The car pulled over to the curb. It wasn’t the estate. It was a street corner, five blocks from their penthouse.
“Take the second car standing at the back,” Alaric ordered. “I need the team with me.”
He was kicking out his paralyzed wife to go save the woman whom he calls only as his assistant. Claire wasn't stupid. She was giving him the time to remedy. But Alaric was far away from understanding it. Then his eyes narrowed with culpability. He pressed his brows with fingertips in pity. “Sorry. Let me wheel you home.”
“Not required. I will manage.” Claire was prompt in her reply. She didn't need his sympathy, she needed love. He didn't notice that she no longer wanted him to push the chair. He didn't notice the profound, liberated finality in her eyes.
She was no longer his wife to save; she was simply a departing vessel. The final takedown was complete. Her goal was simple: to reclaim her peace. He was cheating on her with another woman and Claire would not fight for a man who did not have the courage to tell her the truth.
She opened the car door and one of the bodyguards came to her with a wheelchair. The rain was coming down harder now.
“Alaric ,” she said, asking the bodyguard to pause the wheels of her chair, “you signed the papers.”
He looked at her impatiently, his mind totally on Ava. “I know, Claire. You told me.”
“I just wanted to make sure you remembered,” she said and stepped out. Claire was trading a prolonged life of quiet resentment for a quick, dignified end.

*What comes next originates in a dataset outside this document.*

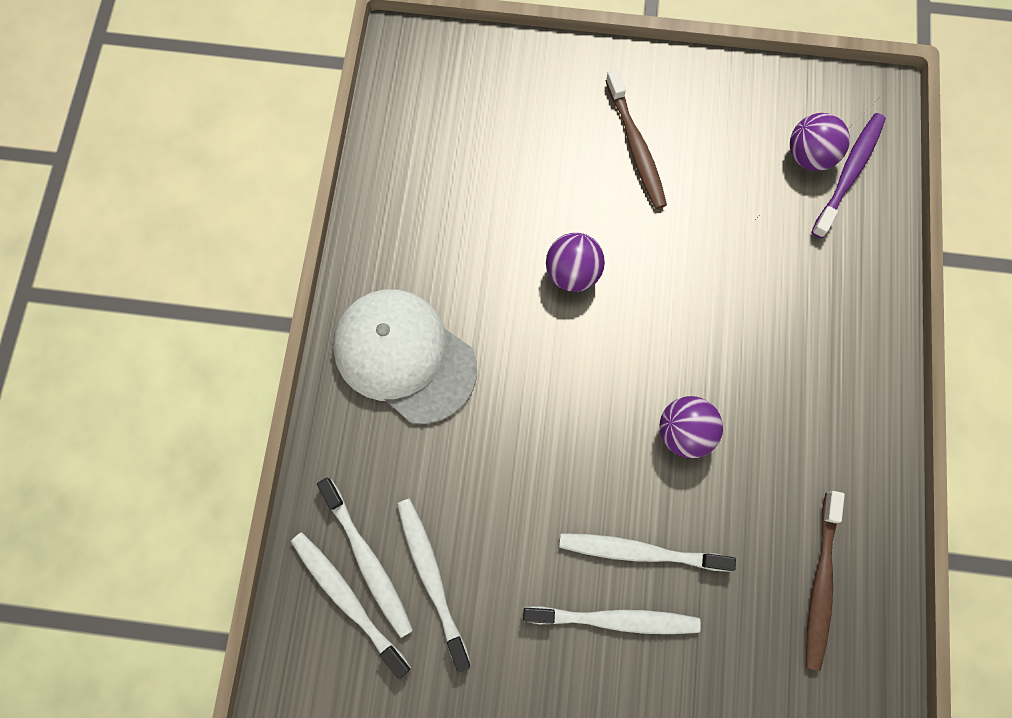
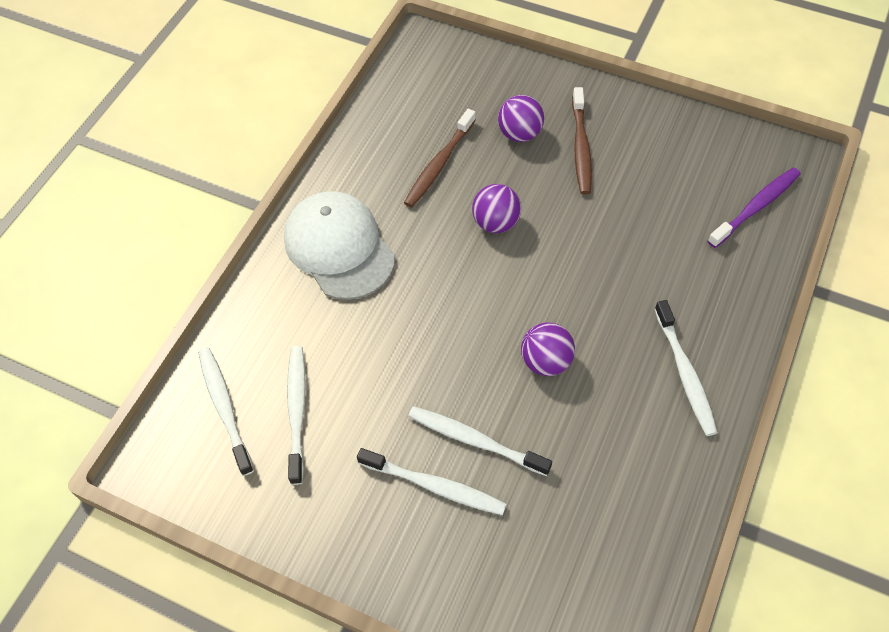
camera: 20 degrees right, 15 degrees down
white toothbrush [317,478,413,638] -> white toothbrush moved to [654,300,718,436]
purple ball [790,113,850,171] -> purple ball moved to [498,95,544,142]
brown toothbrush [806,491,845,671] -> brown toothbrush moved to [404,109,476,208]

The door slammed shut behind her and the convoy sped up, tires spraying dirty water onto her shoes and face. Claire wipes away the muddy water with her handkerchief and watches the taillights disappear, realizing that for the first time in three years, she didn’t feel the sting of tears. She just felt cold.
*
The penthouse was silent. It was a sprawling, glass cage in the sky, overlooking a city that looked like a circuit board of gold and darkness. Her phone buzzed on the marble counter along with more than a hundred text messages, twenty calls and ten emails from Cara. She ignored them all and then came a single text from Alaric : “Won’t be back. Handling the situation. Don’t wait up.”
She didn't reply. Claire deleted the thread. Then she went into her contacts and deleted his number. She didn't block him—that would draw attention. She just removed the name. He was nothing more than a string of digits now.